ハウスコネクション工事とポンプシステムの改良

2011年10月から開始されたJICA草の根技術協力事業「インドネシアの都市部住宅密集地域における住民参加型コミュニティ排水処理システム普及促進事業」では、これまでに以下の3市1県に計7ヶ所のコミュニティ排水処理プラントを建設しました。

プカロンガン市…ランドゥンサリ地区、サプロ地区
テガール市…スレロック地区第2町内会第12隣組、スレロック地区第4町内会第2,3隣組
ジョクジャカルタ市…クリチャック・ロール地区、カランワル地区
タバナン県…パスカン・ペロダン地区

排水処理プラントは主に以下の3つで構成されます。
1. 排水処理設備
2. 管喬(主配管)
3. ハウスコネクション(各戸から主配管へのつなぎ込み)

費用の分担に関しては、1の排水処理設備を地方政府が負担し、2の管喬を本事業費で負担し、3のハウスコネクションを住民の所有者意識を高めるために住民が負担することとしています。基本的に工事も1,2,3の順に行われます。

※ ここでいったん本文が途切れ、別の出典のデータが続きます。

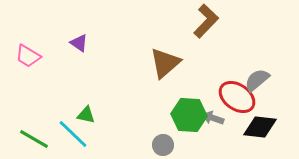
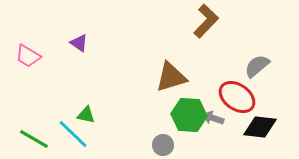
brown triangle: moved 6 px right, 14 px down; rotated 24 degrees clockwise
gray semicircle: moved 14 px up
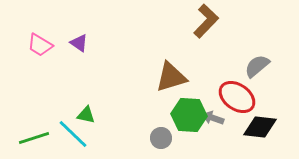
pink trapezoid: moved 12 px right, 11 px up
green line: moved 1 px up; rotated 48 degrees counterclockwise
gray circle: moved 2 px left, 7 px up
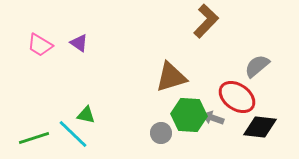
gray circle: moved 5 px up
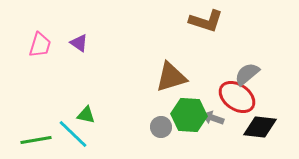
brown L-shape: rotated 64 degrees clockwise
pink trapezoid: rotated 104 degrees counterclockwise
gray semicircle: moved 10 px left, 8 px down
gray circle: moved 6 px up
green line: moved 2 px right, 2 px down; rotated 8 degrees clockwise
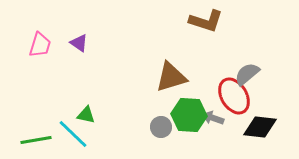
red ellipse: moved 3 px left, 1 px up; rotated 24 degrees clockwise
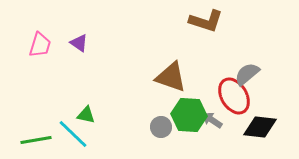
brown triangle: rotated 36 degrees clockwise
gray arrow: moved 1 px left, 2 px down; rotated 15 degrees clockwise
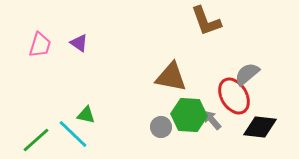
brown L-shape: rotated 52 degrees clockwise
brown triangle: rotated 8 degrees counterclockwise
gray arrow: rotated 15 degrees clockwise
green line: rotated 32 degrees counterclockwise
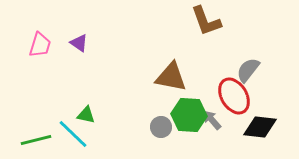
gray semicircle: moved 1 px right, 4 px up; rotated 12 degrees counterclockwise
green line: rotated 28 degrees clockwise
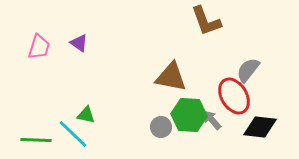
pink trapezoid: moved 1 px left, 2 px down
green line: rotated 16 degrees clockwise
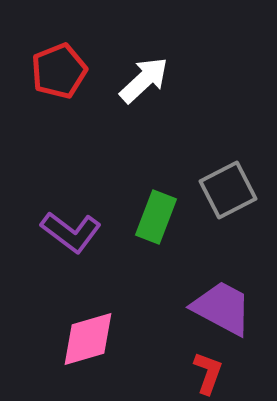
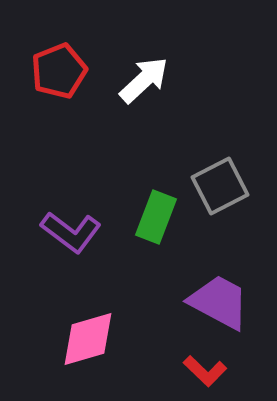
gray square: moved 8 px left, 4 px up
purple trapezoid: moved 3 px left, 6 px up
red L-shape: moved 3 px left, 2 px up; rotated 114 degrees clockwise
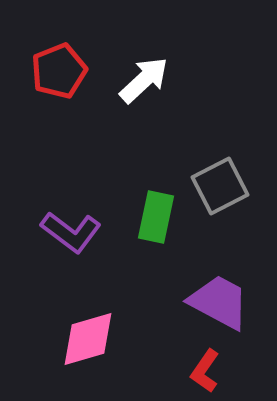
green rectangle: rotated 9 degrees counterclockwise
red L-shape: rotated 81 degrees clockwise
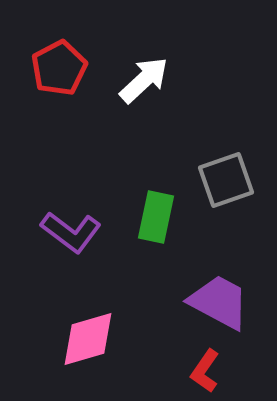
red pentagon: moved 3 px up; rotated 6 degrees counterclockwise
gray square: moved 6 px right, 6 px up; rotated 8 degrees clockwise
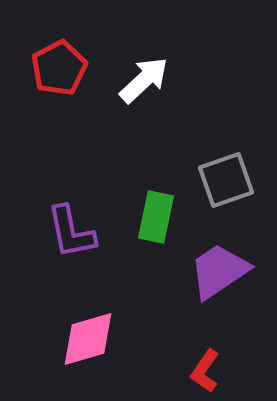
purple L-shape: rotated 42 degrees clockwise
purple trapezoid: moved 31 px up; rotated 62 degrees counterclockwise
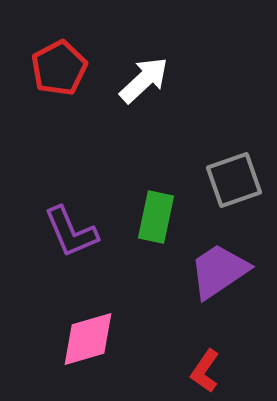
gray square: moved 8 px right
purple L-shape: rotated 12 degrees counterclockwise
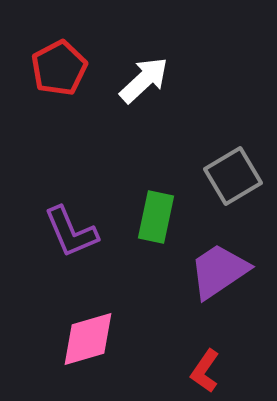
gray square: moved 1 px left, 4 px up; rotated 12 degrees counterclockwise
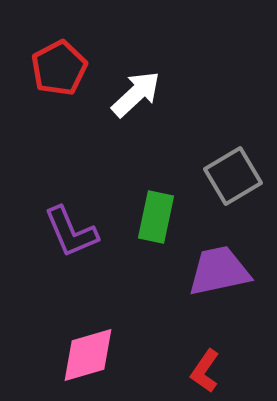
white arrow: moved 8 px left, 14 px down
purple trapezoid: rotated 22 degrees clockwise
pink diamond: moved 16 px down
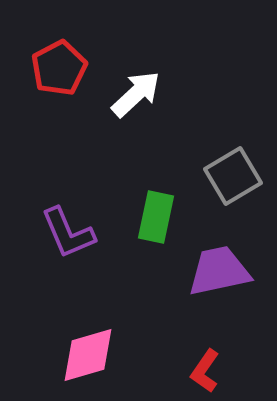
purple L-shape: moved 3 px left, 1 px down
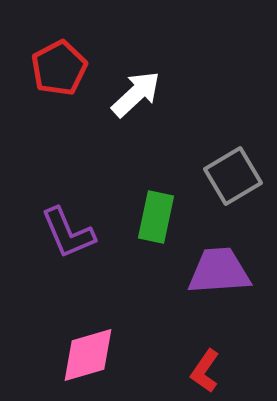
purple trapezoid: rotated 8 degrees clockwise
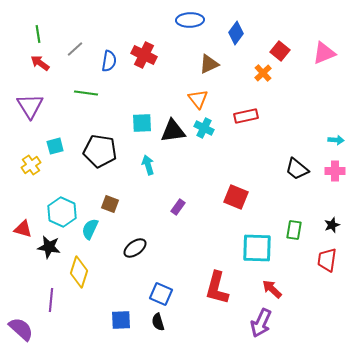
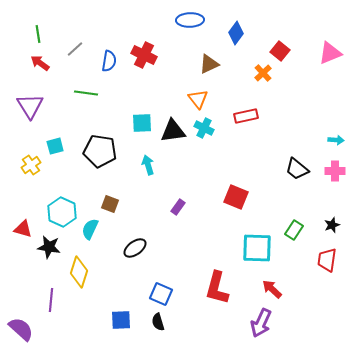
pink triangle at (324, 53): moved 6 px right
green rectangle at (294, 230): rotated 24 degrees clockwise
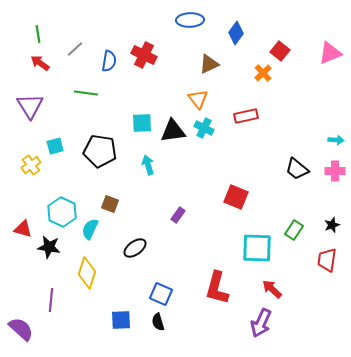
purple rectangle at (178, 207): moved 8 px down
yellow diamond at (79, 272): moved 8 px right, 1 px down
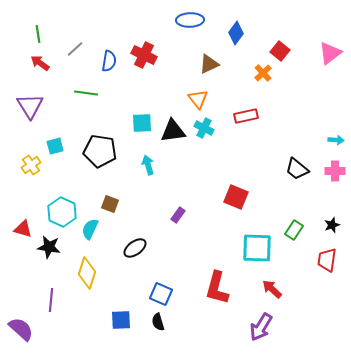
pink triangle at (330, 53): rotated 15 degrees counterclockwise
purple arrow at (261, 323): moved 4 px down; rotated 8 degrees clockwise
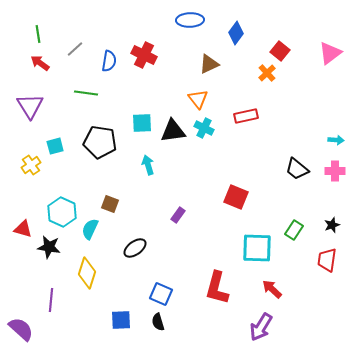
orange cross at (263, 73): moved 4 px right
black pentagon at (100, 151): moved 9 px up
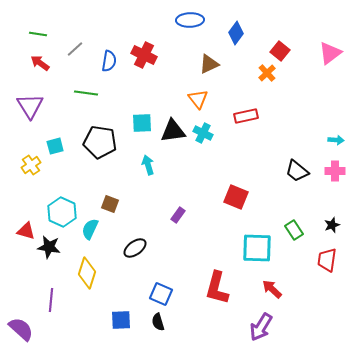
green line at (38, 34): rotated 72 degrees counterclockwise
cyan cross at (204, 128): moved 1 px left, 5 px down
black trapezoid at (297, 169): moved 2 px down
red triangle at (23, 229): moved 3 px right, 2 px down
green rectangle at (294, 230): rotated 66 degrees counterclockwise
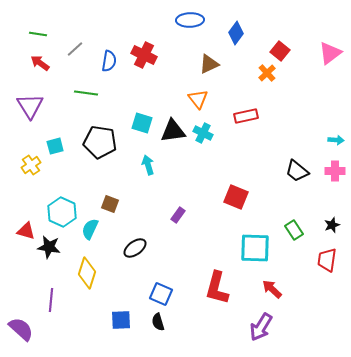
cyan square at (142, 123): rotated 20 degrees clockwise
cyan square at (257, 248): moved 2 px left
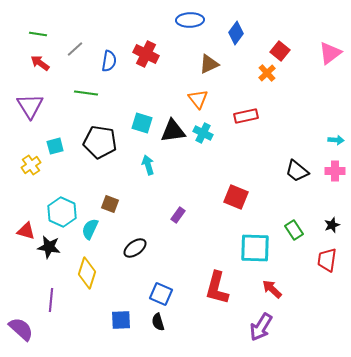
red cross at (144, 55): moved 2 px right, 1 px up
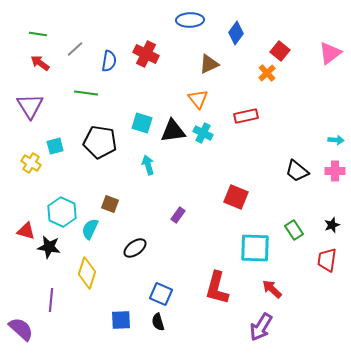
yellow cross at (31, 165): moved 2 px up; rotated 24 degrees counterclockwise
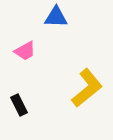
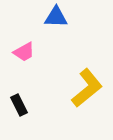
pink trapezoid: moved 1 px left, 1 px down
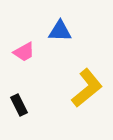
blue triangle: moved 4 px right, 14 px down
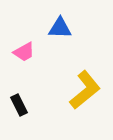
blue triangle: moved 3 px up
yellow L-shape: moved 2 px left, 2 px down
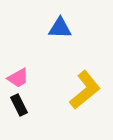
pink trapezoid: moved 6 px left, 26 px down
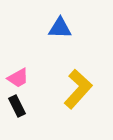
yellow L-shape: moved 7 px left, 1 px up; rotated 9 degrees counterclockwise
black rectangle: moved 2 px left, 1 px down
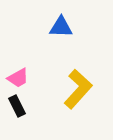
blue triangle: moved 1 px right, 1 px up
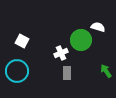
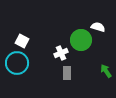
cyan circle: moved 8 px up
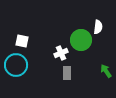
white semicircle: rotated 80 degrees clockwise
white square: rotated 16 degrees counterclockwise
cyan circle: moved 1 px left, 2 px down
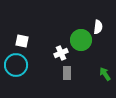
green arrow: moved 1 px left, 3 px down
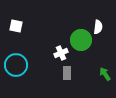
white square: moved 6 px left, 15 px up
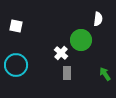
white semicircle: moved 8 px up
white cross: rotated 24 degrees counterclockwise
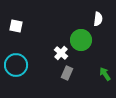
gray rectangle: rotated 24 degrees clockwise
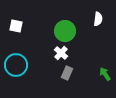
green circle: moved 16 px left, 9 px up
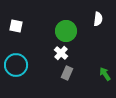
green circle: moved 1 px right
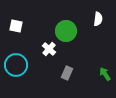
white cross: moved 12 px left, 4 px up
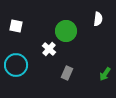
green arrow: rotated 112 degrees counterclockwise
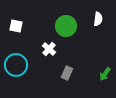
green circle: moved 5 px up
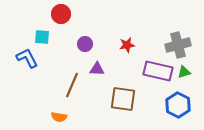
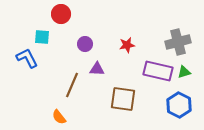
gray cross: moved 3 px up
blue hexagon: moved 1 px right
orange semicircle: rotated 42 degrees clockwise
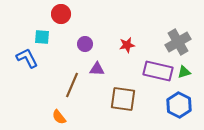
gray cross: rotated 15 degrees counterclockwise
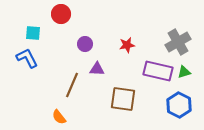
cyan square: moved 9 px left, 4 px up
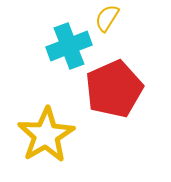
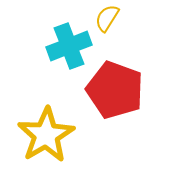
red pentagon: moved 1 px right, 1 px down; rotated 28 degrees counterclockwise
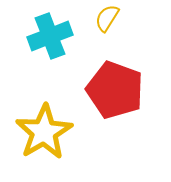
cyan cross: moved 19 px left, 10 px up
yellow star: moved 2 px left, 3 px up
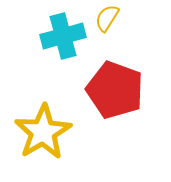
cyan cross: moved 13 px right; rotated 6 degrees clockwise
yellow star: moved 1 px left
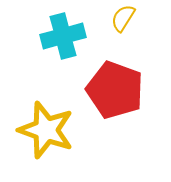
yellow semicircle: moved 16 px right
yellow star: moved 3 px right, 2 px up; rotated 22 degrees counterclockwise
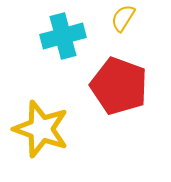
red pentagon: moved 4 px right, 4 px up
yellow star: moved 5 px left, 1 px up
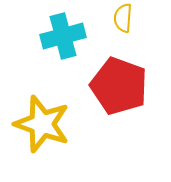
yellow semicircle: rotated 28 degrees counterclockwise
yellow star: moved 1 px right, 5 px up
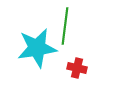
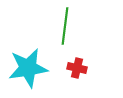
cyan star: moved 9 px left, 20 px down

上の7箇所の排水処理プラントのうち、一番最近まで工事が行われていたスレロック地区第4町内会第2,3隣組では、5月にはハウスコネクション工事が完了しました。

houseconnection.jpghouseconnection2.jpg
ハウスコネクション工事の様子

また、以上の3市1県のうち、テガール市やプカロンガン市はともに海岸に面した都市で、排水処理プラントの設置場所は平坦な低地となっています。これまでの経験上、このような土地ではポンプ等の故障が生じやすいことが分かっており、本事業終了後も設備を継続的に運営してもらうために、ポンプシステムの改良を行うことにしました。

改良を行うのはテガール市、プカロンガン市の全4ヶ所の排水処理プラントで、その内容としては各家庭ですくいきれなかった髪の毛などのごみを取り除くためのスクリーンの増強、壊れにくいタイプのポンプへの変更、しかも、それを2台使っての交互運転とすること、緊急対応用のポンプ設置となっています。

gomi.jpghaisuikou.jpg
左:処理槽にたまったゴミ、右:スクリーン(ふるい)が設置されていない排水口から主にゴミが流れ込む

それぞれの排水処理プラントの保守・運転を行う住民グループへの新しいポンプシステムの説明や保守・清掃のやり方などを説明する機会も今後設ける予定です。